Mere use of the word ‘smashed’ distorted their memory of how fast the car was actually moving.

This was just one event, but the same technique can be used to distort an episodic memory comprising a sequence of events.

Say you have a vague childhood memory and haven’t been able to connect the dots. All someone has to do is fill in the gaps with wrong information to implant a distorted memory in your mind.

The false information makes sense and fits well with what you already know, so you’re likely to believe and remember it.

Imagination effect

Believe it or not, if you imagine something repeatedly, it may become a part of your memory.3

Most of us have no trouble segregating imagination from real-world memories. But highly imaginative people may be susceptible to confusing their imaginations with memory.

It’s not surprising because the mind generates physiological responses to imagined scenarios. Imagining smelling your favourite food may activate your salivary glands, for example. This indicates that the mind, at least the subconscious mind, perceives the imagined as real.

The fact that many of our dreams are registered in our long-term memory doesn’t make confusing imagination with memory all that surprising either.
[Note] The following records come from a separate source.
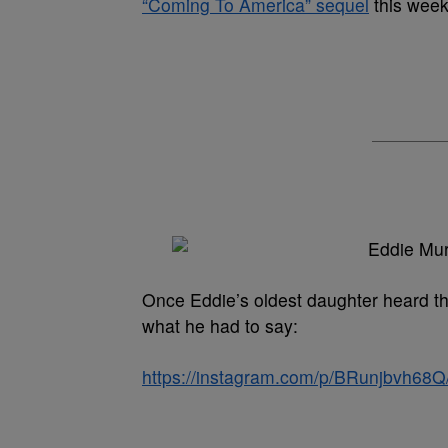
“Coming To America” sequel
this week
Once Eddie’s oldest daughter heard th
what he had to say:
https://instagram.com/p/BRunjbvh68Q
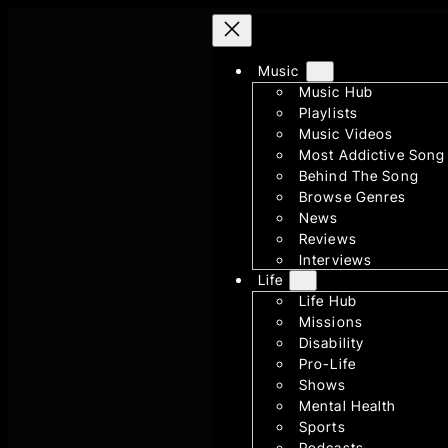
Skip
to
Music
content
Music Hub
Playlists
Music Videos
Most Addictive Song
Behind The Song
Browse Genres
News
Reviews
Interviews
Life
Life Hub
Missions
Disability
Pro-Life
Shows
Mental Health
Sports
Podcasts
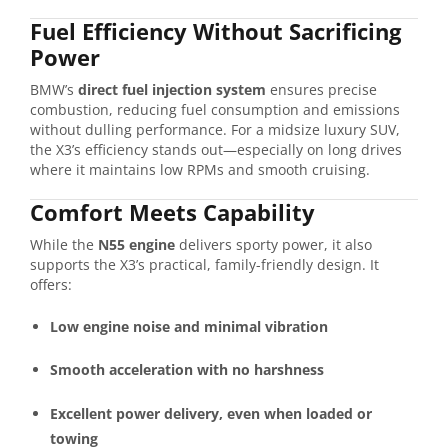
Fuel Efficiency Without Sacrificing
Power
BMW’s
direct fuel injection system
ensures precise
combustion, reducing fuel consumption and emissions
without dulling performance. For a midsize luxury SUV,
the X3’s efficiency stands out—especially on long drives
where it maintains low RPMs and smooth cruising.
Comfort Meets Capability
While the
N55 engine
delivers sporty power, it also
supports the X3’s practical, family-friendly design. It
offers:
Low engine noise and minimal vibration
Smooth acceleration with no harshness
Excellent power delivery, even when loaded or
towing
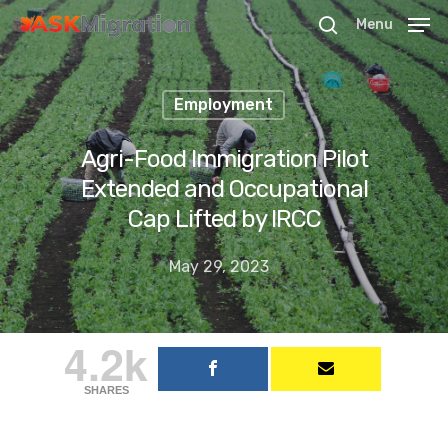
Menu
Employment
Hit enter to search or ESC to close
Agri-Food Immigration Pilot
Extended and Occupational
Cap Lifted by IRCC
May 29, 2023
4.2k
SHARES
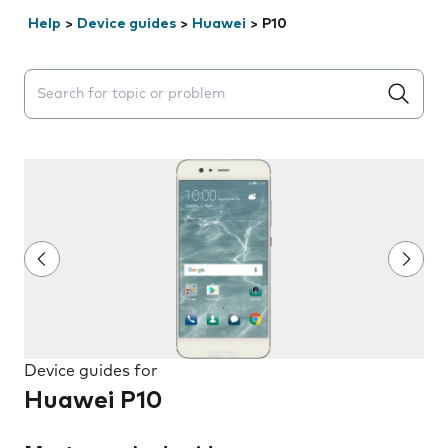
Help
>
Device guides
>
Huawei
>
P10
Search suggestions will appear below the field as you 
Device guides for
Huawei P10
The key thing to remember about false and distorted memories is that they may feel exactly like real memories. They can be as vivid and seem as accurate as actual memories. Having a vivid memory about something doesn’t necessarily mean it’s true.

References

  1. Godden, D. R., & Baddeley, A. D. (1975). Context‐dependent memory in two natural environments: On land and underwater. British Journal of psychology66(3), 325-331.
  2. Loftus, E. F., Miller, D. G., & Burns, H. J. (1978). Semantic integration of verbal information into a visual memory. Journal of experimental psychology: Human learning and memory4(1), 19.
  3. Schacter, D. L., Guerin, S. A., & Jacques, P. L. S. (2011). Memory distortion: An adaptive perspective. Trends in cognitive sciences15(10), 467-474.